Processing Big Datasets in Python using Unix Commands

Neetha Sherra
Analytics Vidhya
4 min readDec 20, 2019

--

As a data scientist, in the course of your analysis, you’re bound to come across big data sets that are larger than the free memory on your system. Given this scenario, loading the whole data set at once becomes an impossible task. For example, my system usually has 4GB of free memory while the size of some datasets I have worked with exceeded 4GB. For this post, as an example I decided to go with a small CSV dataset I have already used in one of my previous posts, the SF Crime dataset.

When you find yourself dealing with such a situation, two broad options can help you out.

First, you can read the first few rows of your file or one half of your file, in this case using the read_csv function in pandas, and get a feel for the structure of the dataset before working on it. The main disadvantage of this method is that, the data you need for your analysis may not be present in the sample that you’ve just loaded. For example, since I only want rows that correspond to a particular District and Category of Crime from my dataset; loading a portion of the entire dataset isn’t going to help me get anywhere with that analysis. We can of course work around that problem, but that’s a story for another blogpost.

The second method (the one I actually want to talk about), is using Unix commands to explore the entire file as it is. If you’re working on Jupyter Notebooks as I am in this example, it allows for running Unix commands by prepending it with a ‘!’ symbol. Since a CSV file is already structured, the task of exploring it is made easier using this method.

Before I get into the commands, I just want to say that Unix offers you many different options for a particular action. For example, you can extract lines with a particular pattern using commands ‘grep’, ‘sed’ and even ‘awk’. The commands used below are the ones I picked and found suitable among many available options. Another person may feel like a different combination of commands is more suited to their purpose.

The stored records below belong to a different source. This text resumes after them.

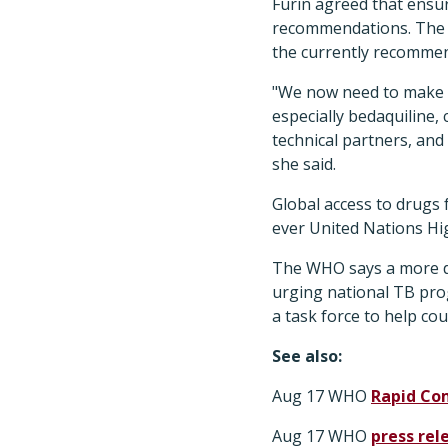
Furin agreed that ensuri
recommendations. The W
the currently recomme
"We now need to make s
especially bedaquiline,
technical partners, and
she said.
Global access to drugs 
ever United Nations Hi
The WHO says a more det
urging national TB pro
a task force to help co
See also:
Aug 17 WHO
Rapid Co
Aug 17 WHO
press rel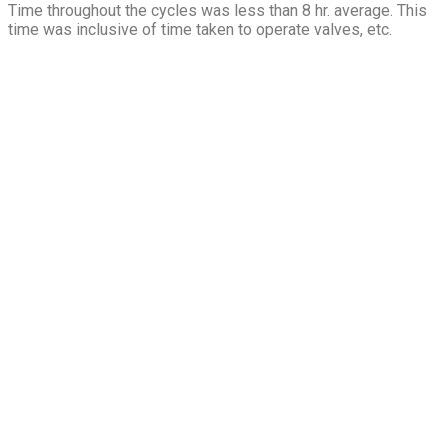
Time throughout the cycles was less than 8 hr. average. This
time was inclusive of time taken to operate valves, etc.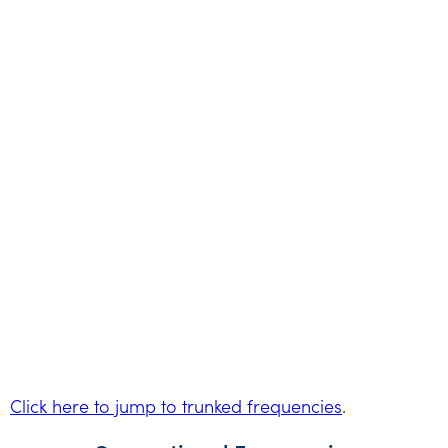
Click here to jump to trunked frequencies
.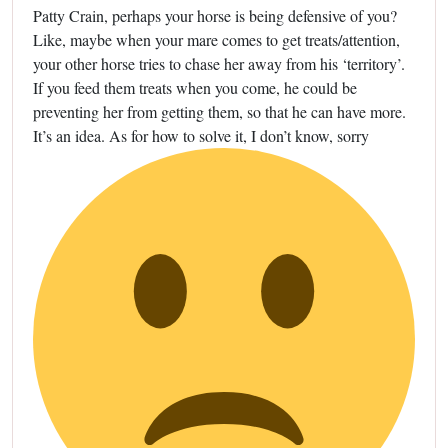
Patty Crain, perhaps your horse is being defensive of you?
Like, maybe when your mare comes to get treats/attention,
your other horse tries to chase her away from his ‘territory’.
If you feed them treats when you come, he could be
preventing her from getting them, so that he can have more.
It’s an idea. As for how to solve it, I don’t know, sorry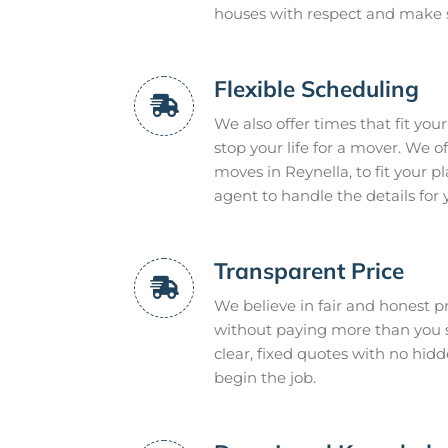
houses with respect and make 
Flexible Scheduling
We also offer times that fit you
stop your life for a mover. We 
moves in Reynella, to fit your 
agent to handle the details for 
Transparent Price
We believe in fair and honest pr
without paying more than you s
clear, fixed quotes with no hidd
begin the job.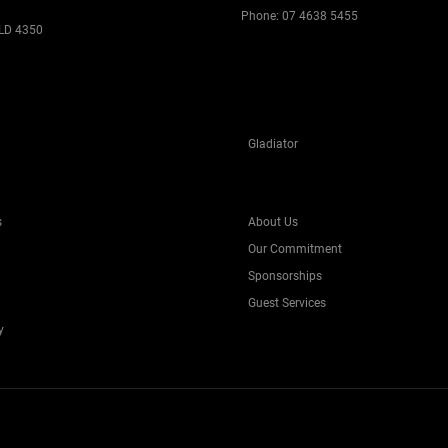
Phone:
07 4638 5455
LD 4350
Gladiator
s
About Us
Our Commitment
Sponsorships
Guest Services
y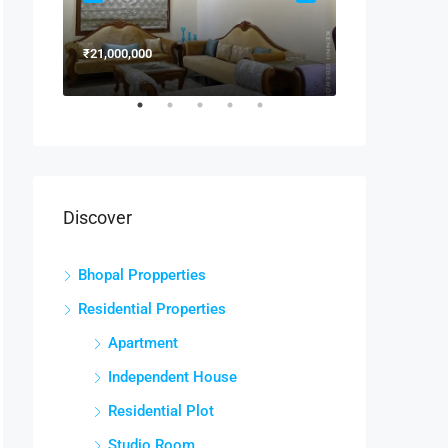
₹21,000,000
₹15,000,000
Discover
Bhopal Propperties
Residential Properties
Apartment
Independent House
Residential Plot
Studio Room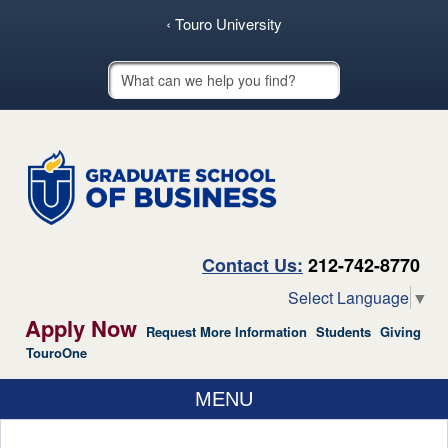
skip to main content
‹ Touro University
Touro School Search
Contact Us:
212-742-8770
Select Language
▼
Apply Now
Request More Information
Students
Giving
TouroOne
MENU
ABOUT US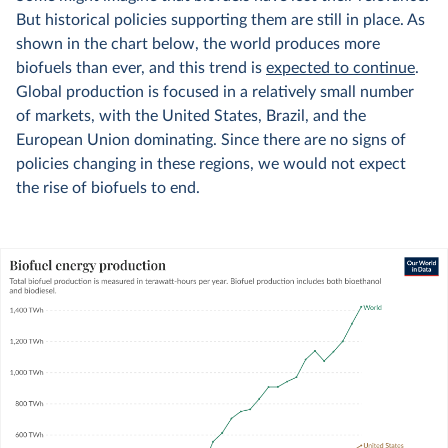
But historical policies supporting them are still in place. As
shown in the chart below, the world produces more
biofuels than ever, and this trend is
expected to continue
.
Global production is focused in a relatively small number
of markets, with the United States, Brazil, and the
European Union dominating. Since there are no signs of
policies changing in these regions, we would not expect
the rise of biofuels to end.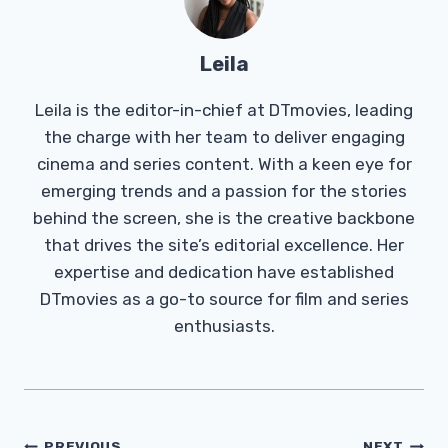
Leila
Leila is the editor-in-chief at DTmovies, leading
the charge with her team to deliver engaging
cinema and series content. With a keen eye for
emerging trends and a passion for the stories
behind the screen, she is the creative backbone
that drives the site’s editorial excellence. Her
expertise and dedication have established
DTmovies as a go-to source for film and series
enthusiasts.
PREVIOUS
NEXT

So, let’s get into some Unix commands that I used to get information on my dataset.

wc -l <filename>
  • Here wc (word count) coupled with the option ‘l’ gives you the number of lines in the file
  • This includes the header of course!
Output of ‘wc’
head -n <filename>
  • Similar to the head(n) function in pandas, this gives the first ’n’ lines of the file
  • This output will give you a fair idea of how data is structured in the file; the headers will give you column names, and the first few lines will give you the type of data contained in each column
Output of ‘head’
cut -d’,’ -f6 <filename> | sort | uniq -c
  • Similar to value_counts() function in pandas, I used this command to get unique values along with their counts, of the column I was interested in
  • This is where the pipe operator comes into picture. Piping is a form redirecting, and here it redirects the output of one command to be used as the input of the next on
  • The ‘d’ option is used to specify the delimiter in this case a ‘,’
  • The ‘f’ option is used to specify the field number (in this case a column)
  • The output of cut is then sorted and finally the unique values in column 6 are displayed (Here the numbering of columns does not start with 0)
  • The ‘c’ option gives a count of each unique value
  • You may wonder why sort is used before ‘uniq’; this is because the ‘uniq’ command removes repeated lines from the input and only detects these repeats are adjacent; and this is achieved using ‘sort’
  • I’ve used sort again, to display the counts in decreasing order; ‘n’ does a numeric sort (ascending) and ‘r’ reverses the result
Output of ‘cut, sort, uniq’
head -1 $f > output.csv
awk -F, ‘{ if(($2 == “LARCENY/THEFT”) && ($7 == “SOUTHERN”)) { print} } $f >> output.csv
  • Here, the first command prints the header line to an output file and the second command uses a conditional statement to select lines and print them to the same output file
  • ‘>’ operator creates a new file if it doesn’t exist or overwrites the existing file
  • ‘>>’ operator creates a new file if it doesn’t exist or appends to the existing file
Output of ‘awk’

--

--